The Plan is structured over six strategic pillars, accompanied by actions, commitments, and case studies: Driving up NHS cancer performance; A global leader in cancer outcomes by 2035; Designing cancer care around people’s lives; Delivering world-class cancer care through world-class research; Children and young people’s cancer; Rare and less common cancers.
Examples of key commitments and actions are provided below.
- Expand the Community Diagnostic Centres' capacity during the next 3 years.
- Harness digital, home, and community innovations to make better use of diagnostic capacity.

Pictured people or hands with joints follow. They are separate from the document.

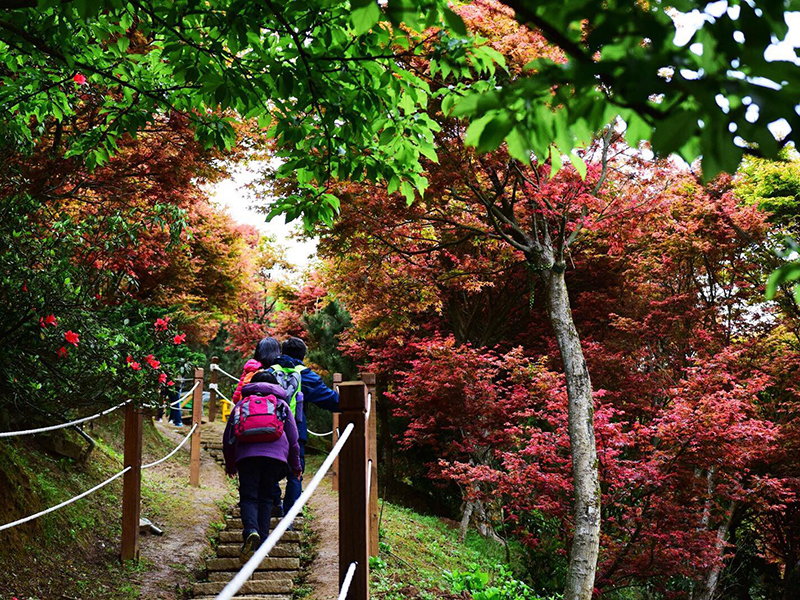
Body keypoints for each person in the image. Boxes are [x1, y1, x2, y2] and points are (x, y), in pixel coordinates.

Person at [223, 337, 302, 561]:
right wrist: (295, 466)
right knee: (267, 498)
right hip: (275, 459)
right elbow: (294, 439)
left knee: (248, 496)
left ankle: (251, 531)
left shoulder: (241, 404)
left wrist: (230, 465)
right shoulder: (281, 403)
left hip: (247, 457)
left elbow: (228, 437)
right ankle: (264, 542)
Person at [272, 336, 339, 517]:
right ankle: (290, 516)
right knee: (295, 473)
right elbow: (330, 400)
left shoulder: (269, 370)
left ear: (282, 352)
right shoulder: (305, 374)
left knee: (269, 468)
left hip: (270, 429)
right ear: (303, 355)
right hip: (296, 430)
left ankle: (274, 503)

- Prioritize technologies with the most promise to transform the cancer pathway: blood biomarker tests, that will increasingly enable population scale asymptomatic detection; saliva, urine and breath diagnostics, that enable at-home and more frequent testing; wearable technology that, in combination, will increasingly indicate when intervention is needed; faster, more local and more portable diagnostics – so that risk can be met with intervention proactively, without the need for multiple long waits.
- Extend ctDNA (liquid biopsy) and other biomarker testing to other cancers (subject to efficacy and value for money). These tests are already used in the NHS for non-small cell lung cancer and breast cancer. Proactively prepare for Multi-Cancer Early Detection tests (MCEDs) and similar breakthroughs.
- Expand histopathology capacity: invest in digital diagnostics, including digital pathology, and automate histopathology to speed up the processing and reporting of tissue samples. Increase productivity by transitioning to digital and robotic automation-enabled histopathology pathways, with AI further enhancing capability.
- Consider the 10 Year Health Plan’s ‘5 big bets’ - data, robotics, AI, wearable technology, and genomics - to improve treatment capacity.
- Increase the use of robotic surgery. Priorities will include head and neck and gynecological cancers.
- Investing in state-of-the-art radiotherapy machines. Use AI for radiotherapy planning. Streamline the process for approving new uses of Stereotactic Ablative Radiotherapy (SABR) and incentivize its use.